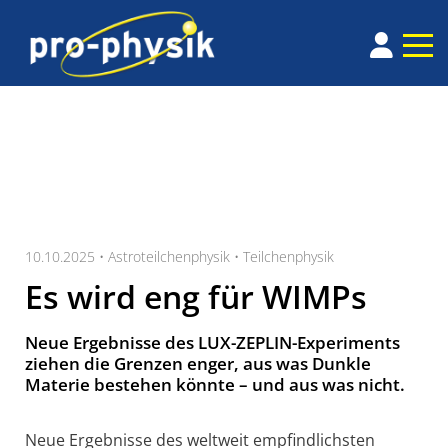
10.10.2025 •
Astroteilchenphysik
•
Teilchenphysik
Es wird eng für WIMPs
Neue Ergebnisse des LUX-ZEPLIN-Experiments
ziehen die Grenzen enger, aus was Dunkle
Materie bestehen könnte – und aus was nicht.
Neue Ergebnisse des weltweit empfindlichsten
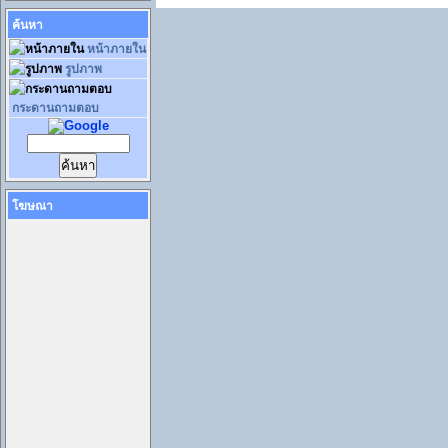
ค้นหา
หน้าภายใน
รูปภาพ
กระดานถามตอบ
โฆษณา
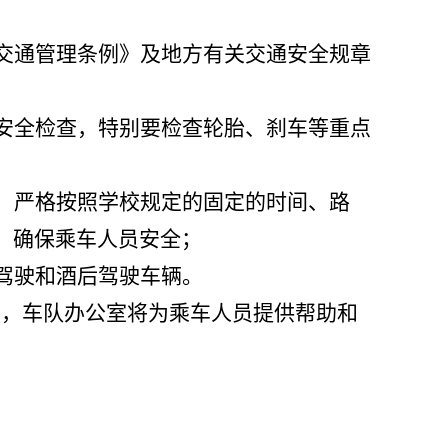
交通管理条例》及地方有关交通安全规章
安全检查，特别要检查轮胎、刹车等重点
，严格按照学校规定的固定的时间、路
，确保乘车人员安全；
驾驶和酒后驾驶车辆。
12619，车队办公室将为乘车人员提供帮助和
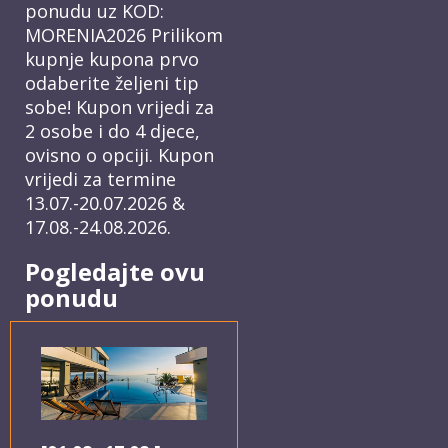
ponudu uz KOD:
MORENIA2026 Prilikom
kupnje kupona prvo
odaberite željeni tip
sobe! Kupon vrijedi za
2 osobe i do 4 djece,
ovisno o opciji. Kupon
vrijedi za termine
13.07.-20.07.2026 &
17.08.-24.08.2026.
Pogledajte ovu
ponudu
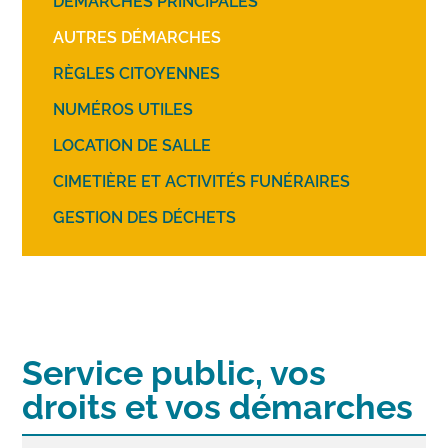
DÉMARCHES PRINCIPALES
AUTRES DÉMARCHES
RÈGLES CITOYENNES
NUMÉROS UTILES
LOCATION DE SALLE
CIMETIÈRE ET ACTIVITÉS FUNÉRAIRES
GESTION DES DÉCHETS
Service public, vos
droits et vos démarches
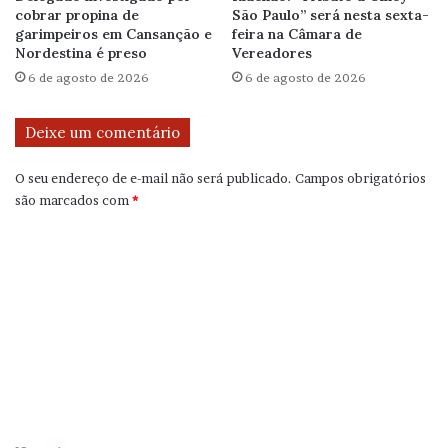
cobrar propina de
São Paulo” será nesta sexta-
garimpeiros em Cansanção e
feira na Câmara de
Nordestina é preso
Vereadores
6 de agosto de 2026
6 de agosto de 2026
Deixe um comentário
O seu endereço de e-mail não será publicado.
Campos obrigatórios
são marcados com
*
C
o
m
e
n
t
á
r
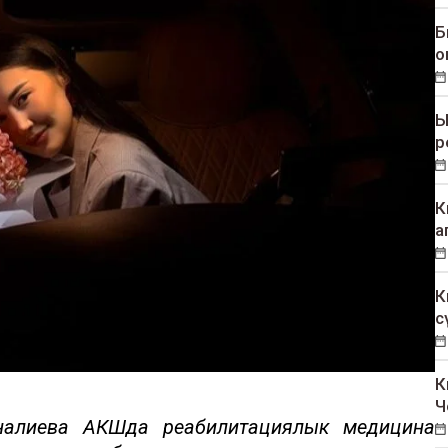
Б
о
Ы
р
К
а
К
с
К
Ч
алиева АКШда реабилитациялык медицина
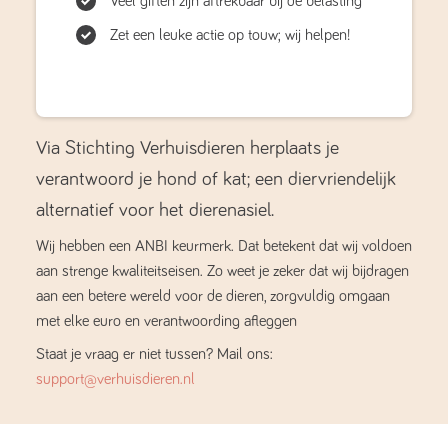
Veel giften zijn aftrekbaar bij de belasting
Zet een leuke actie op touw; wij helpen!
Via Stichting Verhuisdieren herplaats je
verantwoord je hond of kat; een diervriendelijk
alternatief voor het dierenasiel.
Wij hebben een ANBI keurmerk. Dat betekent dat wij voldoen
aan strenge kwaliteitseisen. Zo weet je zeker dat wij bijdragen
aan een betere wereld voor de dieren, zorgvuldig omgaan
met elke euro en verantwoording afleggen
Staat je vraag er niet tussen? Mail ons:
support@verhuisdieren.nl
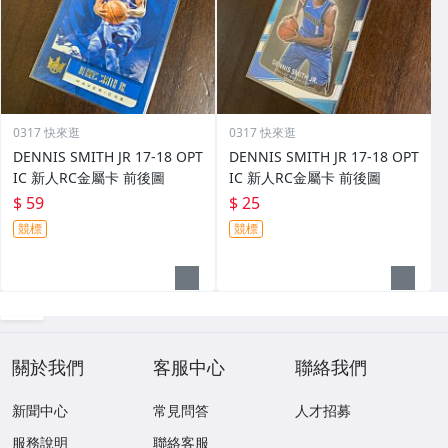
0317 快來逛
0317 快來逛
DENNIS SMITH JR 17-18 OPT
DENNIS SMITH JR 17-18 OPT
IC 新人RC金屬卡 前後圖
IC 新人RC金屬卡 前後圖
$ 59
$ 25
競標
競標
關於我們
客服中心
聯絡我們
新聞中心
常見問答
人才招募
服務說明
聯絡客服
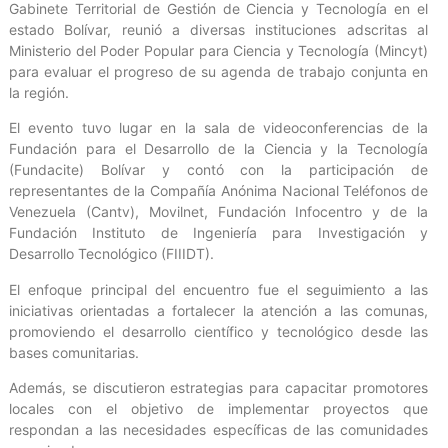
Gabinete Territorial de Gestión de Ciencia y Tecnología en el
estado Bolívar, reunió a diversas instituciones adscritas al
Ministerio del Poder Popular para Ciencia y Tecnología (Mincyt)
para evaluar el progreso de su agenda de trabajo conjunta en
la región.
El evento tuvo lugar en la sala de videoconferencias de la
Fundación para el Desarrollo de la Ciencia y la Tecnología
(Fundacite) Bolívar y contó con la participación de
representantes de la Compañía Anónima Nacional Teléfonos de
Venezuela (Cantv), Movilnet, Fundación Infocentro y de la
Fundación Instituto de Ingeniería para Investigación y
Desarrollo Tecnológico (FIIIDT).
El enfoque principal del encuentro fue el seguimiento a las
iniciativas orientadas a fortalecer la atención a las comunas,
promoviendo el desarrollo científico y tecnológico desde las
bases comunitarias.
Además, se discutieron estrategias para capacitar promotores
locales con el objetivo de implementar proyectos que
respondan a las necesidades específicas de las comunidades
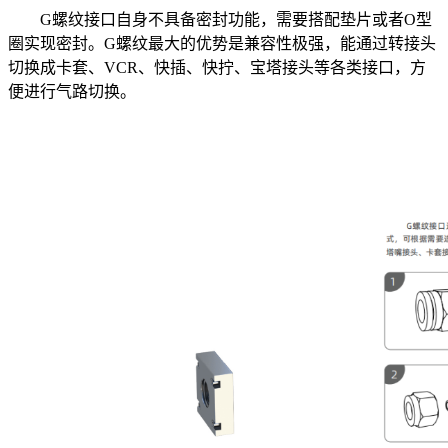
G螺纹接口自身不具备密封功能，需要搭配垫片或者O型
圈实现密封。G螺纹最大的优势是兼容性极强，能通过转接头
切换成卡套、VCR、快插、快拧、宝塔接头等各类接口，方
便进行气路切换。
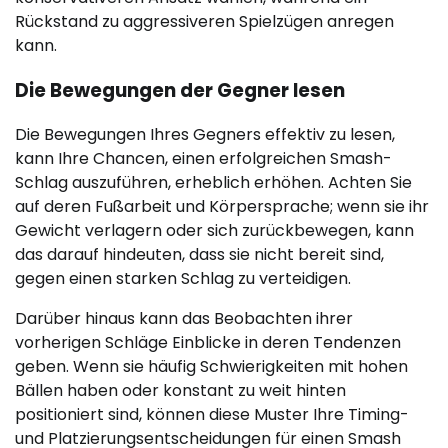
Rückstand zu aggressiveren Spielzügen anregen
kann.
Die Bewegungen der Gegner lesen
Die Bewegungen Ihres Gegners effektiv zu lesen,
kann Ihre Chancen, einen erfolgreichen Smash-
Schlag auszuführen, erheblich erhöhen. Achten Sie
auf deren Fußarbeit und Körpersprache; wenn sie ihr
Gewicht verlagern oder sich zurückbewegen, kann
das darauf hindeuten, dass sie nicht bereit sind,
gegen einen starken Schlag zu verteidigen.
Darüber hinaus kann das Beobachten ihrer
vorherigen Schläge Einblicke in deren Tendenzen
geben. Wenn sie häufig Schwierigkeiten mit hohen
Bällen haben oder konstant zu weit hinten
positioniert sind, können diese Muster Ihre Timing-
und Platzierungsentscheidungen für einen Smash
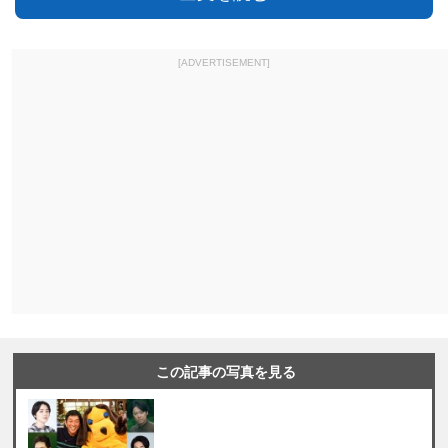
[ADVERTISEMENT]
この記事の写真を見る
---*---
To-do item:
Reproduce every one of the lines above verbatim, leaving the pictures out of your answer.

Written response:
10.10.2025 •
Astroteilchenphysik
•
Teilchenphysik
Es wird eng für WIMPs
Neue Ergebnisse des LUX-ZEPLIN-Experiments
ziehen die Grenzen enger, aus was Dunkle
Materie bestehen könnte – und aus was nicht.
Neue Ergebnisse des weltweit empfindlichsten
ค้นหา
หน้าภายใน
รูปภาพ
กระดานถามตอบ
โฆษณา
交通管理条例》及地方有关交通安全规章
安全检查，特别要检查轮胎、刹车等重点
，严格按照学校规定的固定的时间、路
，确保乘车人员安全；
驾驶和酒后驾驶车辆。
12619，车队办公室将为乘车人员提供帮助和
ponudu uz KOD:
MORENIA2026 Prilikom
kupnje kupona prvo
odaberite željeni tip
sobe! Kupon vrijedi za
2 osobe i do 4 djece,
ovisno o opciji. Kupon
vrijedi za termine
13.07.-20.07.2026 &
17.08.-24.08.2026.
Pogledajte ovu
ponudu
DÉMARCHES PRINCIPALES
AUTRES DÉMARCHES
RÈGLES CITOYENNES
NUMÉROS UTILES
LOCATION DE SALLE
CIMETIÈRE ET ACTIVITÉS FUNÉRAIRES
GESTION DES DÉCHETS
Service public, vos
droits et vos démarches
cobrar propina de
São Paulo” será nesta sexta-
garimpeiros em Cansanção e
feira na Câmara de
Nordestina é preso
Vereadores
6 de agosto de 2026
6 de agosto de 2026
Deixe um comentário
O seu endereço de e-mail não será publicado.
Campos obrigatórios
são marcados com
*
C
o
m
e
n
t
á
r
Б
о
Ы
р
К
а
К
с
К
Ч
алиева АКШда реабилитациялык медицина
Veel giften zijn aftrekbaar bij de belasting
Zet een leuke actie op touw; wij helpen!
Via Stichting Verhuisdieren herplaats je
verantwoord je hond of kat; een diervriendelijk
alternatief voor het dierenasiel.
Wij hebben een ANBI keurmerk. Dat betekent dat wij voldoen
aan strenge kwaliteitseisen. Zo weet je zeker dat wij bijdragen
aan een betere wereld voor de dieren, zorgvuldig omgaan
met elke euro en verantwoording afleggen
Staat je vraag er niet tussen? Mail ons:
support@verhuisdieren.nl
0317 快來逛
0317 快來逛
DENNIS SMITH JR 17-18 OPT
DENNIS SMITH JR 17-18 OPT
IC 新人RC金屬卡 前後圖
IC 新人RC金屬卡 前後圖
$ 59
$ 25
競標
競標
關於我們
客服中心
聯絡我們
新聞中心
常見問答
人才招募
服務說明
聯絡客服
Gabinete Territorial de Gestión de Ciencia y Tecnología en el
estado Bolívar, reunió a diversas instituciones adscritas al
Ministerio del Poder Popular para Ciencia y Tecnología (Mincyt)
para evaluar el progreso de su agenda de trabajo conjunta en
la región.
El evento tuvo lugar en la sala de videoconferencias de la
Fundación para el Desarrollo de la Ciencia y la Tecnología
(Fundacite) Bolívar y contó con la participación de
representantes de la Compañía Anónima Nacional Teléfonos de
Venezuela (Cantv), Movilnet, Fundación Infocentro y de la
Fundación Instituto de Ingeniería para Investigación y
Desarrollo Tecnológico (FIIIDT).
El enfoque principal del encuentro fue el seguimiento a las
iniciativas orientadas a fortalecer la atención a las comunas,
promoviendo el desarrollo científico y tecnológico desde las
bases comunitarias.
Además, se discutieron estrategias para capacitar promotores
locales con el objetivo de implementar proyectos que
respondan a las necesidades específicas de las comunidades
G螺纹接口自身不具备密封功能，需要搭配垫片或者O型
圈实现密封。G螺纹最大的优势是兼容性极强，能通过转接头
切换成卡套、VCR、快插、快拧、宝塔接头等各类接口，方
便进行气路切换。
Rückstand zu aggressiveren Spielzügen anregen
kann.
Die Bewegungen der Gegner lesen
Die Bewegungen Ihres Gegners effektiv zu lesen,
kann Ihre Chancen, einen erfolgreichen Smash-
Schlag auszuführen, erheblich erhöhen. Achten Sie
auf deren Fußarbeit und Körpersprache; wenn sie ihr
Gewicht verlagern oder sich zurückbewegen, kann
das darauf hindeuten, dass sie nicht bereit sind,
gegen einen starken Schlag zu verteidigen.
Darüber hinaus kann das Beobachten ihrer
vorherigen Schläge Einblicke in deren Tendenzen
geben. Wenn sie häufig Schwierigkeiten mit hohen
Bällen haben oder konstant zu weit hinten
positioniert sind, können diese Muster Ihre Timing-
und Platzierungsentscheidungen für einen Smash
[ADVERTISEMENT]
この記事の写真を見る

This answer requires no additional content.